As the experience of workers’ struggles accumulates, and as the endurance of the masses gradually approaches its limit, more and more workers will come to realise the need to move beyond independent, small-scale movements, detached from politics, focussing on purely economic questions. The need will be posed for a centralised, larger-scale workers' movement, which will connect these local struggles to the overall political interests of the working class. And this will go hand in hand with the coming huge crisis of China's capitalist market economy.

We believe that a qualitative shift, marked by political radicalisation of class consciousness, is likely to come in the near future. One only has to observe the current sharpness of the social contradictions in China to realise this. Not only is the proletariat unable to get by on account of unemployment, wage cuts and inflation, but the bourgeoisie and the state bureaucrats themselves can no longer stand the economic crises and social contradictions inherent in capitalism!

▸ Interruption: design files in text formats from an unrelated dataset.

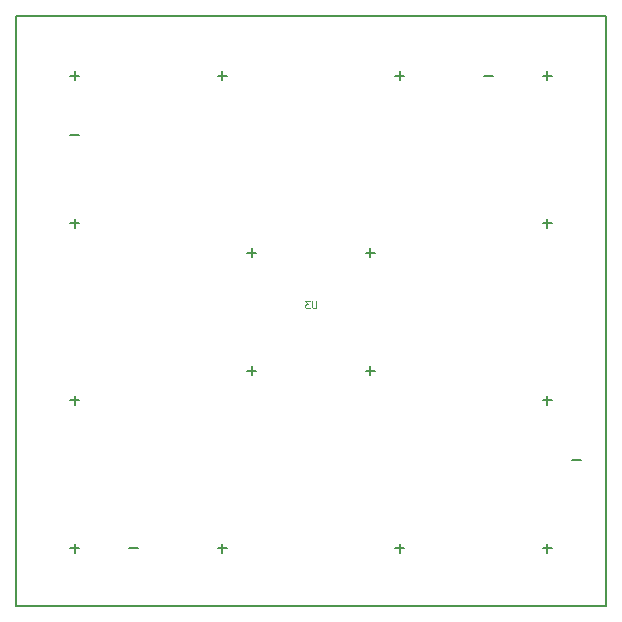
<source format=gbr>
G04 #@! TF.GenerationSoftware,KiCad,Pcbnew,5.0.1*
G04 #@! TF.CreationDate,2018-11-18T18:28:25+01:00*
G04 #@! TF.ProjectId,LED-Cube_MK3,4C45442D437562655F4D4B332E6B6963,rev?*
G04 #@! TF.SameCoordinates,Original*
G04 #@! TF.FileFunction,Legend,Bot*
G04 #@! TF.FilePolarity,Positive*
%FSLAX46Y46*%
G04 Gerber Fmt 4.6, Leading zero omitted, Abs format (unit mm)*
G04 Created by KiCad (PCBNEW 5.0.1) date So 18 Nov 2018 18:28:25 CET*
%MOMM*%
%LPD*%
G01*
G04 APERTURE LIST*
%ADD10C,0.150000*%
%ADD11C,0.100000*%
G04 APERTURE END LIST*
D10*
G04 #@! TO.C,U3*
X20000000Y-15000000D02*
X70000000Y-15000000D01*
X70000000Y-15000000D02*
X70000000Y-65000000D01*
X70000000Y-65000000D02*
X20000000Y-65000000D01*
X20000000Y-65000000D02*
X20000000Y-15000000D01*
D11*
X45457142Y-39171428D02*
X45457142Y-39657142D01*
X45428571Y-39714285D01*
X45400000Y-39742857D01*
X45342857Y-39771428D01*
X45228571Y-39771428D01*
X45171428Y-39742857D01*
X45142857Y-39714285D01*
X45114285Y-39657142D01*
X45114285Y-39171428D01*
X44885714Y-39171428D02*
X44514285Y-39171428D01*
X44714285Y-39400000D01*
X44628571Y-39400000D01*
X44571428Y-39428571D01*
X44542857Y-39457142D01*
X44514285Y-39514285D01*
X44514285Y-39657142D01*
X44542857Y-39714285D01*
X44571428Y-39742857D01*
X44628571Y-39771428D01*
X44800000Y-39771428D01*
X44857142Y-39742857D01*
X44885714Y-39714285D01*
D10*
X25380952Y-47571428D02*
X24619047Y-47571428D01*
X25000000Y-47952380D02*
X25000000Y-47190476D01*
X25380952Y-60071428D02*
X24619047Y-60071428D01*
X25000000Y-60452380D02*
X25000000Y-59690476D01*
X37880952Y-60071428D02*
X37119047Y-60071428D01*
X37500000Y-60452380D02*
X37500000Y-59690476D01*
X52880952Y-60071428D02*
X52119047Y-60071428D01*
X52500000Y-60452380D02*
X52500000Y-59690476D01*
X65380952Y-60071428D02*
X64619047Y-60071428D01*
X65000000Y-60452380D02*
X65000000Y-59690476D01*
X65380952Y-47571428D02*
X64619047Y-47571428D01*
X65000000Y-47952380D02*
X65000000Y-47190476D01*
X50380952Y-45071428D02*
X49619047Y-45071428D01*
X50000000Y-45452380D02*
X50000000Y-44690476D01*
X40380952Y-45071428D02*
X39619047Y-45071428D01*
X40000000Y-45452380D02*
X40000000Y-44690476D01*
X37880952Y-20071428D02*
X37119047Y-20071428D01*
X37500000Y-20452380D02*
X37500000Y-19690476D01*
X25380952Y-32571428D02*
X24619047Y-32571428D01*
X25000000Y-32952380D02*
X25000000Y-32190476D01*
X40380952Y-35071428D02*
X39619047Y-35071428D01*
X40000000Y-35452380D02*
X40000000Y-34690476D01*
X65380952Y-20071428D02*
X64619047Y-20071428D01*
X65000000Y-20452380D02*
X65000000Y-19690476D01*
X25380952Y-20071428D02*
X24619047Y-20071428D01*
X25000000Y-20452380D02*
X25000000Y-19690476D01*
X50380952Y-35071428D02*
X49619047Y-35071428D01*
X50000000Y-35452380D02*
X50000000Y-34690476D01*
X52880952Y-20071428D02*
X52119047Y-20071428D01*
X52500000Y-20452380D02*
X52500000Y-19690476D01*
X65380952Y-32571428D02*
X64619047Y-32571428D01*
X65000000Y-32952380D02*
X65000000Y-32190476D01*
X60380952Y-20071428D02*
X59619047Y-20071428D01*
X67880952Y-52571428D02*
X67119047Y-52571428D01*
X30380952Y-60071428D02*
X29619047Y-60071428D01*
X25380952Y-25071428D02*
X24619047Y-25071428D01*
G04 #@! TD*
M02*

</source>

The series of internal struggles and purges of top Communist Party bureaucrats and the panic of the bourgeoisie in the face of the economic crisis are symptoms of all this. As Lenin explained, the preconditions of a revolution include it both being “impossible for the ruling classes to maintain their rule without any change” and “the suffering and want of the oppressed classes have grown more acute than usual”. In China, both conditions are ripening irreversibly.

In the face of the economic crisis and social contradictions, the ruling class in China has demonstrated their absolute impotence and their reactionary character. Only a socialist revolution of the toiling masses, only the socialisation of the means of production under workers’ control can really solve the problem! The contradictions in society are becoming more and more intense and have reached such a sharp point that the class struggle in China is bound to enter a new and more volatile chapter!